Он, как это принято у негров, осторожно называл свою расу цветной.
— Я ещё семье помогаю! — прибавил негр. — У меня вся семья учится. Брат в колледже, одна сестра в юридической школе, другая тоже в медицинской. Только молодые все. Я самый старший.
— А сколько вам лет? — спросил я.
— Двадцать три! — ответил негр. — Мы все молодые… Этого времени, рабства, мы совсем не видали.
— А родители ваши живы? — спросил я.
— Нет, умерли! — ответил негр. — И отец и мать!.. У меня и отец и мать были грамотные! — прибавил он с гордостью. — Знаете, тогда запрещали учиться. Тайно по амбарам собирались да грамоте учились, чтобы на людей похожими быть…
— Мы из Тенесси! — продолжал словоохотливый негр. — Но из хорошей семьи. На плантациях никогда не работали… Мой дядя божье слово в устах имел… Пострадал от плантаторов в 59-м году.

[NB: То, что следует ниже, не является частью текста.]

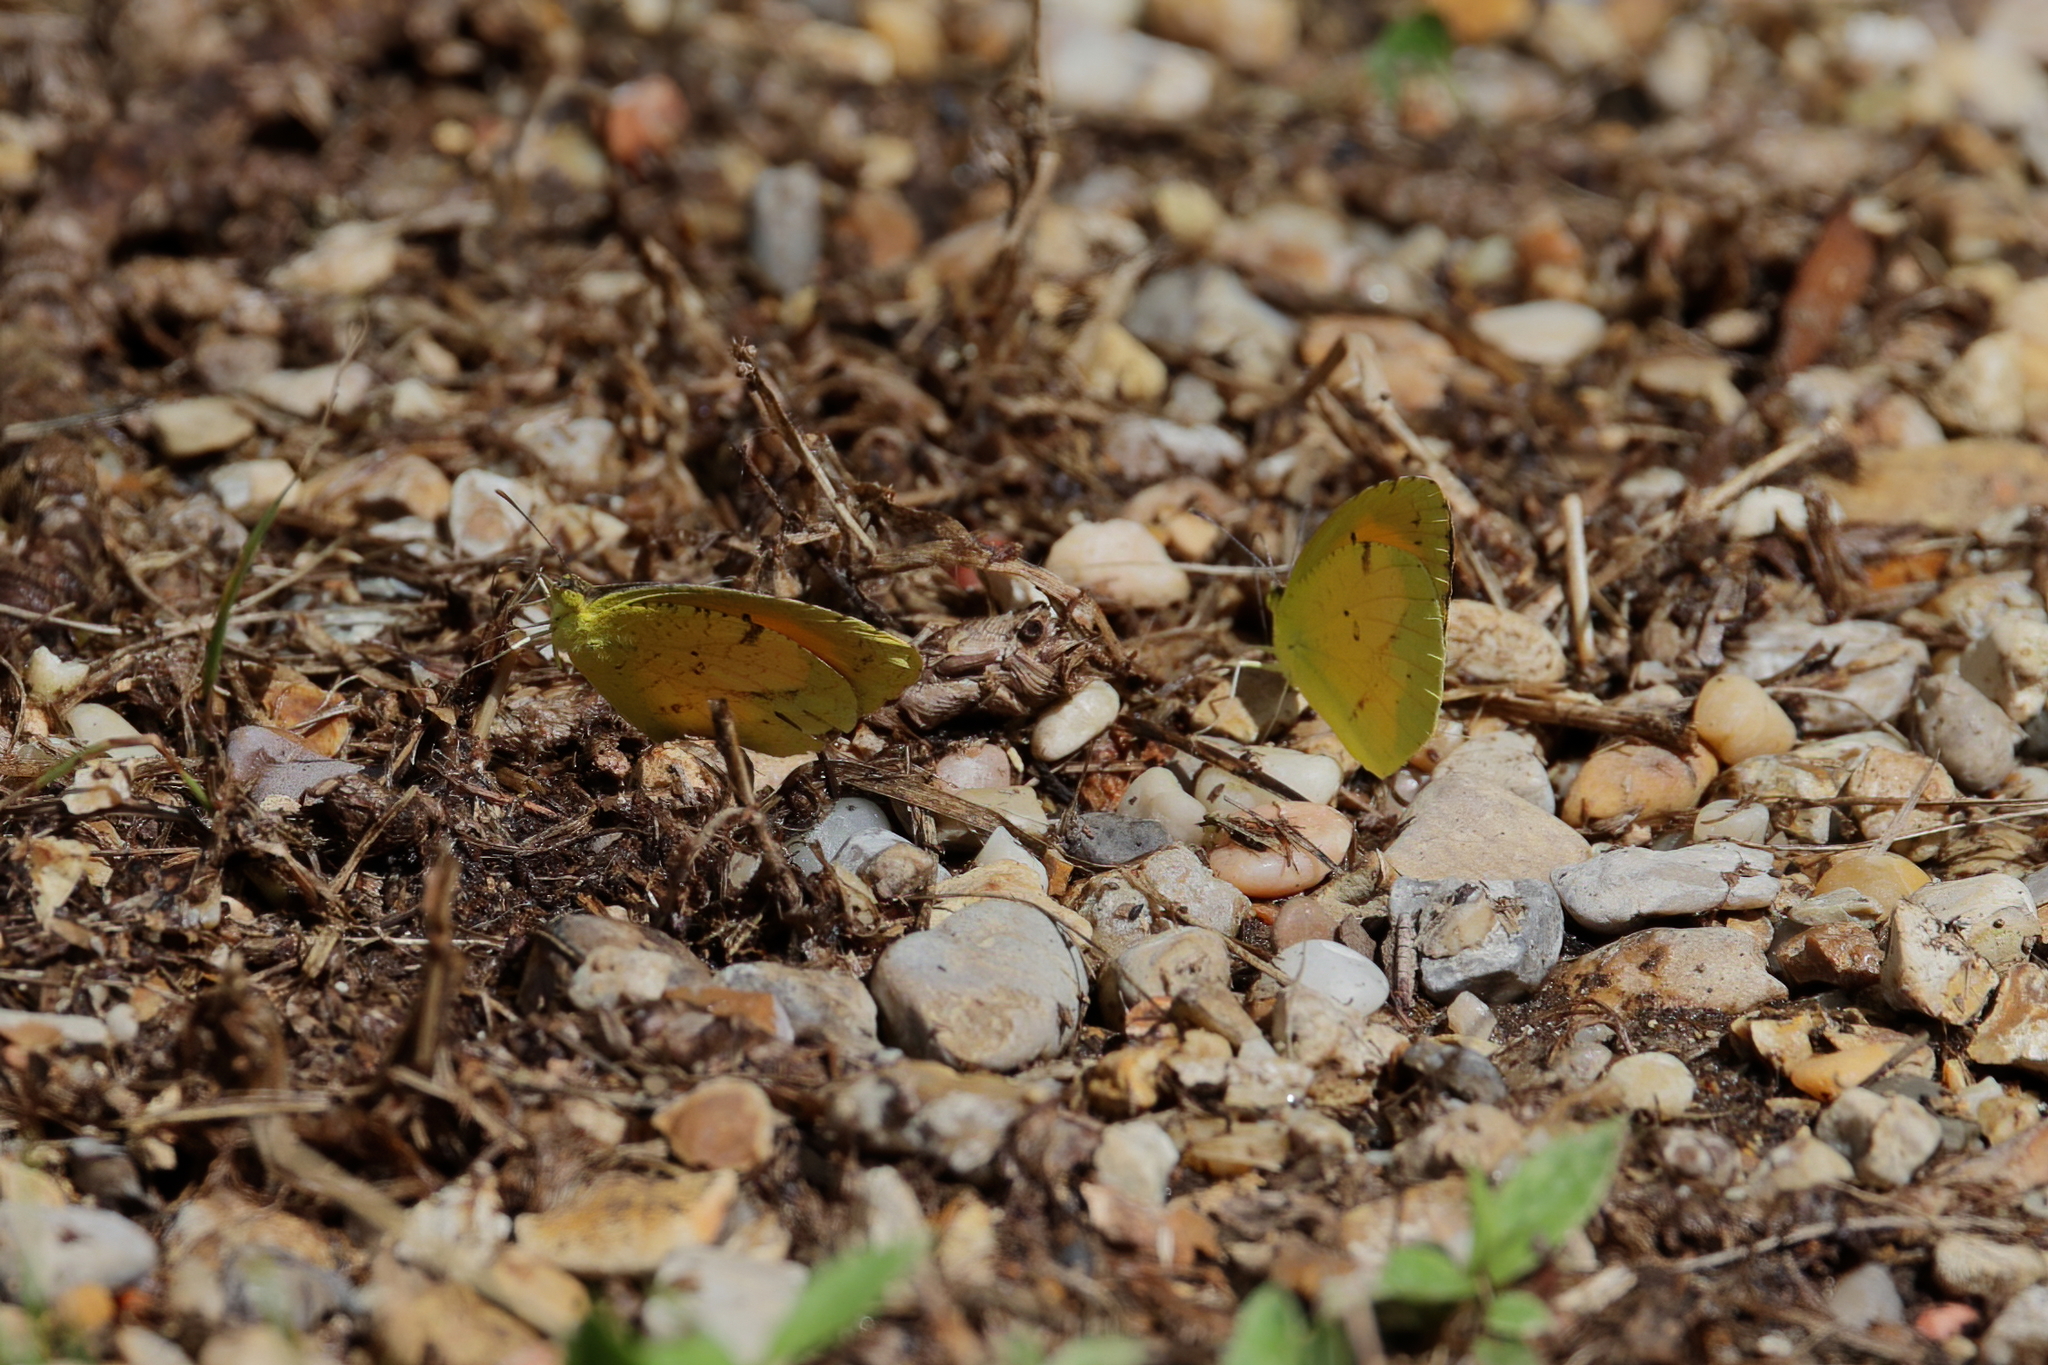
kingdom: Animalia
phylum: Arthropoda
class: Insecta
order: Lepidoptera
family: Pieridae
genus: Abaeis
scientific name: Abaeis nicippe
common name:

— Как пострадал? — спросил я.
— Мучеником! — ответил негр, и по его чёрному лицу прошло ещё более чёрное облако. — Повесили за шею в Абботстоуне… Мир праху его! Теперь его душа в божьих селениях… Но только я этому не верю! — прибавил он вдруг совсем другим тоном.
— Чему? — спросил я в крайнем изумлении.
— Да этому!.. Какая душа? Божьи селения? Кроме силы и материи ничего нет и не может быть… Наука учит!.. — Последние два слова он произнёс с таким же благоговейным выражением, с каким недавно говорил о мученичестве своего дяди.
Я подивился тому, как в его душе рядом уживались идеи и настроения, взаимно исключавшие друг друга. Но внимание его перескакивало с предмета на предмет с чисто птичьей быстротой, и, я думаю, он просто не успевал согласовывать свои идеи.